She was searching for a cure for Alzheimer’s. What she discovered, however, was a new technology with the potential to change the world and everyone’s place within it. Gabrielle White is a scientist and the mother of an 11-month-old little girl she and her husband lovingly refer to as “the Kat” when she accidentally thrusts her consciousness into her husband’s body, becoming him and yet still herself. She calls her discovery “the flash,” and with it, she’ll be able to provide her daughter a future she once could only dream of, as long as she controls how her new technology is introduced into the world.
Flash-forward twenty years, and the world has been revolutionized. Gone are the days of paying hundreds of dollars to travel across the world in an airplane. Instead, traveling to anyplace in the world is as easy as sending your consciousness into the host body of someone already there. With the flash, you can experience things people never dreamed possible, and the opportunities are endless. This is the promise of Anyone, the large company behind flash technology. “Be anyone with anyone” is their motto.
But a world with the flash isn’t the world the flash’s creator envisioned, and a desperate woman named Annami finds herself in a dangerous fight for her life in the seedy underbelly of a world driven by flash technology, an illegal operation known as the Dark Share. Annami doesn’t know what the people do who flash into her body when she Dark Shares, but she knows she needs the money it provides. And she needs a lot of it because Annami knows something about Anyone that no one else knows, something that will once again change everything, and she’ll risk anything to expose it.
Anyone, the second novel by lawyer-turned-writer Charles Soule, grabbed my attention on the very first page and didn’t let go until the surprising conclusion on the last page. It’s the kind of story that keeps you up at night for just a few minutes longer when you should be going to sleep because you have to go to work early the next morning, which makes it the best kind of novel.
I discovered Charles Soule when he began writing the Star Wars: Darth Vader comic book for Marvel Comics. I’ve loved Star Wars since I was a child, and I had high hopes for the story of Anakin Skywalker’s early experiences as the Dark Lord of the Sith, and Soule’s treatment of Vader was truly groundbreaking. After that, I read some of Soule’s other Star Wars comics before reading his first novel Oracle Year.
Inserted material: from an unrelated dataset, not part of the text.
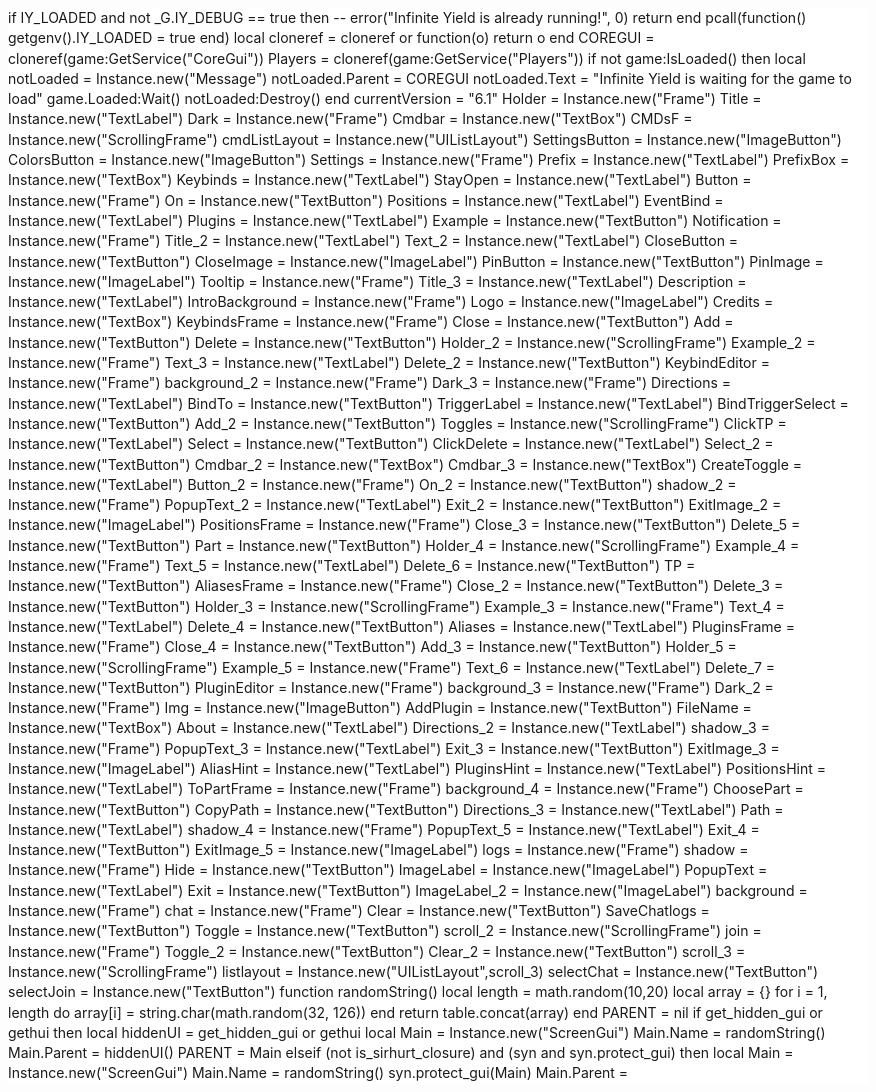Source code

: if IY_LOADED and not _G.IY_DEBUG == true then -- error("Infinite Yield is already running!", 0) return end pcall(function() getgenv().IY_LOADED = true end) local cloneref = cloneref or function(o) return o end COREGUI = cloneref(game:GetService("CoreGui")) Players = cloneref(game:GetService("Players")) if not game:IsLoaded() then local notLoaded = Instance.new("Message") notLoaded.Parent = COREGUI notLoaded.Text = "Infinite Yield is waiting for the game to load" game.Loaded:Wait() notLoaded:Destroy() end currentVersion = "6.1" Holder = Instance.new("Frame") Title = Instance.new("TextLabel") Dark = Instance.new("Frame") Cmdbar = Instance.new("TextBox") CMDsF = Instance.new("ScrollingFrame") cmdListLayout = Instance.new("UIListLayout") SettingsButton = Instance.new("ImageButton") ColorsButton = Instance.new("ImageButton") Settings = Instance.new("Frame") Prefix = Instance.new("TextLabel") PrefixBox = Instance.new("TextBox") Keybinds = Instance.new("TextLabel") StayOpen = Instance.new("TextLabel") Button = Instance.new("Frame") On = Instance.new("TextButton") Positions = Instance.new("TextLabel") EventBind = Instance.new("TextLabel") Plugins = Instance.new("TextLabel") Example = Instance.new("TextButton") Notification = Instance.new("Frame") Title_2 = Instance.new("TextLabel") Text_2 = Instance.new("TextLabel") CloseButton = Instance.new("TextButton") CloseImage = Instance.new("ImageLabel") PinButton = Instance.new("TextButton") PinImage = Instance.new("ImageLabel") Tooltip = Instance.new("Frame") Title_3 = Instance.new("TextLabel") Description = Instance.new("TextLabel") IntroBackground = Instance.new("Frame") Logo = Instance.new("ImageLabel") Credits = Instance.new("TextBox") KeybindsFrame = Instance.new("Frame") Close = Instance.new("TextButton") Add = Instance.new("TextButton") Delete = Instance.new("TextButton") Holder_2 = Instance.new("ScrollingFrame") Example_2 = Instance.new("Frame") Text_3 = Instance.new("TextLabel") Delete_2 = Instance.new("TextButton") KeybindEditor = Instance.new("Frame") background_2 = Instance.new("Frame") Dark_3 = Instance.new("Frame") Directions = Instance.new("TextLabel") BindTo = Instance.new("TextButton") TriggerLabel = Instance.new("TextLabel") BindTriggerSelect = Instance.new("TextButton") Add_2 = Instance.new("TextButton") Toggles = Instance.new("ScrollingFrame") ClickTP = Instance.new("TextLabel") Select = Instance.new("TextButton") ClickDelete = Instance.new("TextLabel") Select_2 = Instance.new("TextButton") Cmdbar_2 = Instance.new("TextBox") Cmdbar_3 = Instance.new("TextBox") CreateToggle = Instance.new("TextLabel") Button_2 = Instance.new("Frame") On_2 = Instance.new("TextButton") shadow_2 = Instance.new("Frame") PopupText_2 = Instance.new("TextLabel") Exit_2 = Instance.new("TextButton") ExitImage_2 = Instance.new("ImageLabel") PositionsFrame = Instance.new("Frame") Close_3 = Instance.new("TextButton") Delete_5 = Instance.new("TextButton") Part = Instance.new("TextButton") Holder_4 = Instance.new("ScrollingFrame") Example_4 = Instance.new("Frame") Text_5 = Instance.new("TextLabel") Delete_6 = Instance.new("TextButton") TP = Instance.new("TextButton") AliasesFrame = Instance.new("Frame") Close_2 = Instance.new("TextButton") Delete_3 = Instance.new("TextButton") Holder_3 = Instance.new("ScrollingFrame") Example_3 = Instance.new("Frame") Text_4 = Instance.new("TextLabel") Delete_4 = Instance.new("TextButton") Aliases = Instance.new("TextLabel") PluginsFrame = Instance.new("Frame") Close_4 = Instance.new("TextButton") Add_3 = Instance.new("TextButton") Holder_5 = Instance.new("ScrollingFrame") Example_5 = Instance.new("Frame") Text_6 = Instance.new("TextLabel") Delete_7 = Instance.new("TextButton") PluginEditor = Instance.new("Frame") background_3 = Instance.new("Frame") Dark_2 = Instance.new("Frame") Img = Instance.new("ImageButton") AddPlugin = Instance.new("TextButton") FileName = Instance.new("TextBox") About = Instance.new("TextLabel") Directions_2 = Instance.new("TextLabel") shadow_3 = Instance.new("Frame") PopupText_3 = Instance.new("TextLabel") Exit_3 = Instance.new("TextButton") ExitImage_3 = Instance.new("ImageLabel") AliasHint = Instance.new("TextLabel") PluginsHint = Instance.new("TextLabel") PositionsHint = Instance.new("TextLabel") ToPartFrame = Instance.new("Frame") background_4 = Instance.new("Frame") ChoosePart = Instance.new("TextButton") CopyPath = Instance.new("TextButton") Directions_3 = Instance.new("TextLabel") Path = Instance.new("TextLabel") shadow_4 = Instance.new("Frame") PopupText_5 = Instance.new("TextLabel") Exit_4 = Instance.new("TextButton") ExitImage_5 = Instance.new("ImageLabel") logs = Instance.new("Frame") shadow = Instance.new("Frame") Hide = Instance.new("TextButton") ImageLabel = Instance.new("ImageLabel") PopupText = Instance.new("TextLabel") Exit = Instance.new("TextButton") ImageLabel_2 = Instance.new("ImageLabel") background = Instance.new("Frame") chat = Instance.new("Frame") Clear = Instance.new("TextButton") SaveChatlogs = Instance.new("TextButton") Toggle = Instance.new("TextButton") scroll_2 = Instance.new("ScrollingFrame") join = Instance.new("Frame") Toggle_2 = Instance.new("TextButton") Clear_2 = Instance.new("TextButton") scroll_3 = Instance.new("ScrollingFrame") listlayout = Instance.new("UIListLayout",scroll_3) selectChat = Instance.new("TextButton") selectJoin = Instance.new("TextButton") function randomString() 	local length = math.random(10,20) 	local array = {} 	for i = 1, length do 		array[i] = string.char(math.random(32, 126)) 	end 	return table.concat(array) end PARENT = nil if get_hidden_gui or gethui then 	local hiddenUI = get_hidden_gui or gethui 	local Main = Instance.new("ScreenGui") 	Main.Name = randomString() 	Main.Parent = hiddenUI() 	PARENT = Main elseif (not is_sirhurt_closure) and (syn and syn.protect_gui) then 	local Main = Instance.new("ScreenGui") 	Main.Name = randomString() 	syn.protect_gui(Main) 	Main.Parent =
Oracle Year was fantastic, but the premise of Anyone didn’t actually appeal to me at first. However, I’ve come to enjoy Soule’s style of writing, so I decided to try it out. I wasn’t expecting to be caught up in not just one, but two stories that are both gut-wrenchingly tragic and intricately plotted.
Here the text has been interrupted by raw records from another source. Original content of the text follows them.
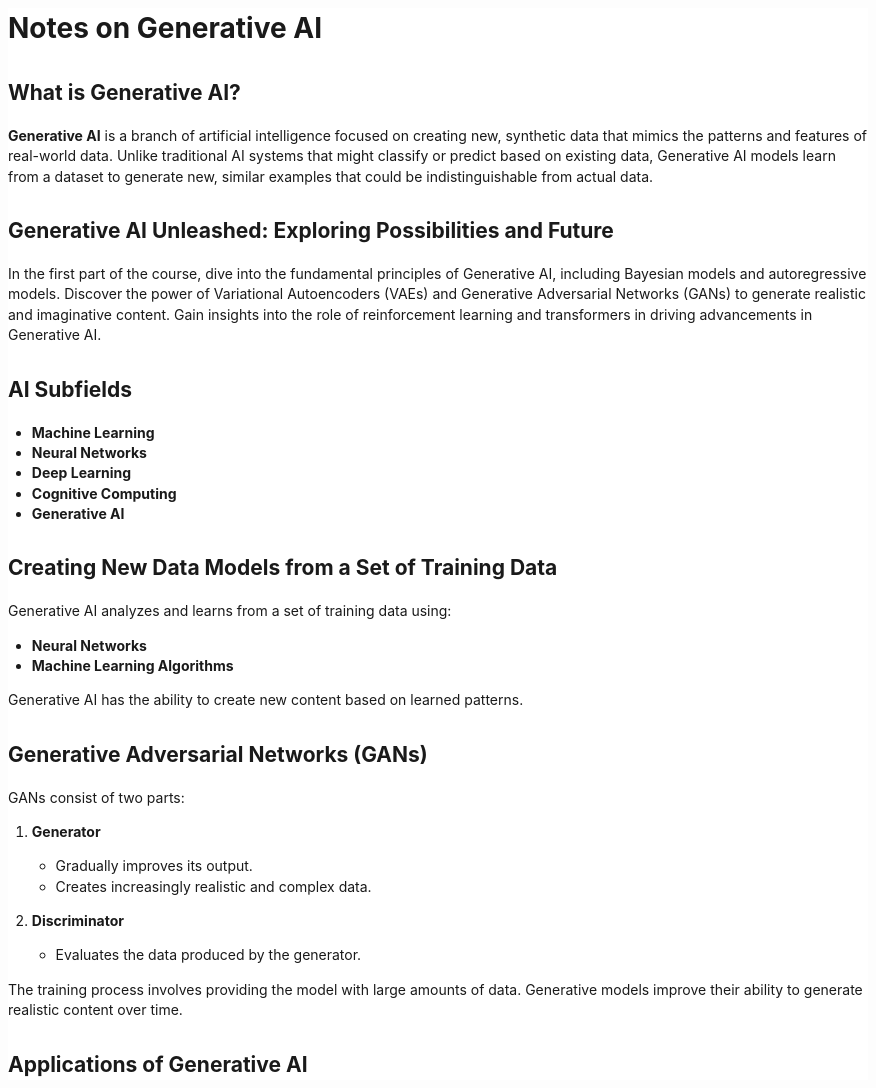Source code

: # Notes on Generative AI

## What is Generative AI?

**Generative AI** is a branch of artificial intelligence focused on creating new, synthetic data that mimics the patterns and features of real-world data. Unlike traditional AI systems that might classify or predict based on existing data, Generative AI models learn from a dataset to generate new, similar examples that could be indistinguishable from actual data.



## Generative AI Unleashed: Exploring Possibilities and Future

In the first part of the course, dive into the fundamental principles of Generative AI, including Bayesian models and autoregressive models. Discover the power of Variational Autoencoders (VAEs) and Generative Adversarial Networks (GANs) to generate realistic and imaginative content. Gain insights into the role of reinforcement learning and transformers in driving advancements in Generative AI.

## AI Subfields

- **Machine Learning**
- **Neural Networks**
- **Deep Learning**
- **Cognitive Computing**
- **Generative AI**

## Creating New Data Models from a Set of Training Data

Generative AI analyzes and learns from a set of training data using:

- **Neural Networks**
- **Machine Learning Algorithms**

Generative AI has the ability to create new content based on learned patterns.

## Generative Adversarial Networks (GANs)

GANs consist of two parts:

1. **Generator**
   - Gradually improves its output.
   - Creates increasingly realistic and complex data.

2. **Discriminator**
   - Evaluates the data produced by the generator.

The training process involves providing the model with large amounts of data. Generative models improve their ability to generate realistic content over time.

## Applications of Generative AI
I’ve been a fan of non-linear stories ever since LOST, and Anyone’s non-linear plot reminded me a lot of Emily St. John Mandel’s Station Eleven, which is one of my favorite novels of all time. The story shifts between Gabrielle White’s discovery and fight to develop the flash technology and Annami’s tragic story in a world revolutionized by two decades of the flash. Non-linear stories that focus on two different characters run the risk of losing reader interest after shifting to a different story. Shifts in point-of-view are why I was never able to get beyond a hundred pages or so of A Game of Thrones. I just found some character’s scenes nowhere near as interesting as others, so I’d struggle to read through one character’s story when I was desperate to get back to a story I enjoyed more.
Anyone wasn’t like that. Whenever the story would shift from Annami’s story back to Gabrielle’s story, I was ready to get back to Annami’s story, but I was also caught up in the progression of Gabrielle’s story, and vice versa. And Soule did a masterful job of weaving the two stories together, dropping subtle hints of how the two stories are connected throughout.
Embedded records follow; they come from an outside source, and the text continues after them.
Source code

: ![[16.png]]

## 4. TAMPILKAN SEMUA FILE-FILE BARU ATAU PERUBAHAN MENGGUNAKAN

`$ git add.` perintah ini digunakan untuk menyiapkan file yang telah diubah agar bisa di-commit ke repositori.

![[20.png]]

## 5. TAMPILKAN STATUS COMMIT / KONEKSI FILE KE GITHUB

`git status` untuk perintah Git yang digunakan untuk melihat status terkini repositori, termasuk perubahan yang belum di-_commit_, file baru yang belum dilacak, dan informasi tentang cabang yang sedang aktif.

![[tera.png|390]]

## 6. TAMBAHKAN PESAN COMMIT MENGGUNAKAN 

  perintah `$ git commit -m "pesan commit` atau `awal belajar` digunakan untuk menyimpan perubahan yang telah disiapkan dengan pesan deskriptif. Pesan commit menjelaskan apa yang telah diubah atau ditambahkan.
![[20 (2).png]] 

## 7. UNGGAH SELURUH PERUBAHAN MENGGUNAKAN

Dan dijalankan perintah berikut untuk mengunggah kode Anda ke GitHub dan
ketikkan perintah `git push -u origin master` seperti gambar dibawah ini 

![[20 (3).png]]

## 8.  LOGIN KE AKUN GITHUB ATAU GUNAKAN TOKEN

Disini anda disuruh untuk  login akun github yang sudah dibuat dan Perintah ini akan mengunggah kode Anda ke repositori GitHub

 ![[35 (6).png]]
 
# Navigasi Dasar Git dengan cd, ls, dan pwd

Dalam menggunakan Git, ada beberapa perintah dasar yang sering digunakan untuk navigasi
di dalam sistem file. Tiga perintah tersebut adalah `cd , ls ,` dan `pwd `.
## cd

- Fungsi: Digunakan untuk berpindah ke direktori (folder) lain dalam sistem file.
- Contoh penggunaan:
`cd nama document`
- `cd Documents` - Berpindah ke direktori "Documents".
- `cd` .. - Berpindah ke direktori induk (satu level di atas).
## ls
I won’t give away the end of the story, but my hope is that it’s not over and that Soule has an idea for a sequel. I’m often struck by a sense of bittersweet when I finish a novel I love because I hate that it’s over. I’ve spent so much time with these characters that they don’t feel like imagined people on a page, and the end of a novel means that time spent is over. Finishing Anyone was like that, which is why I can’t wait to read whatever Soule puts out next.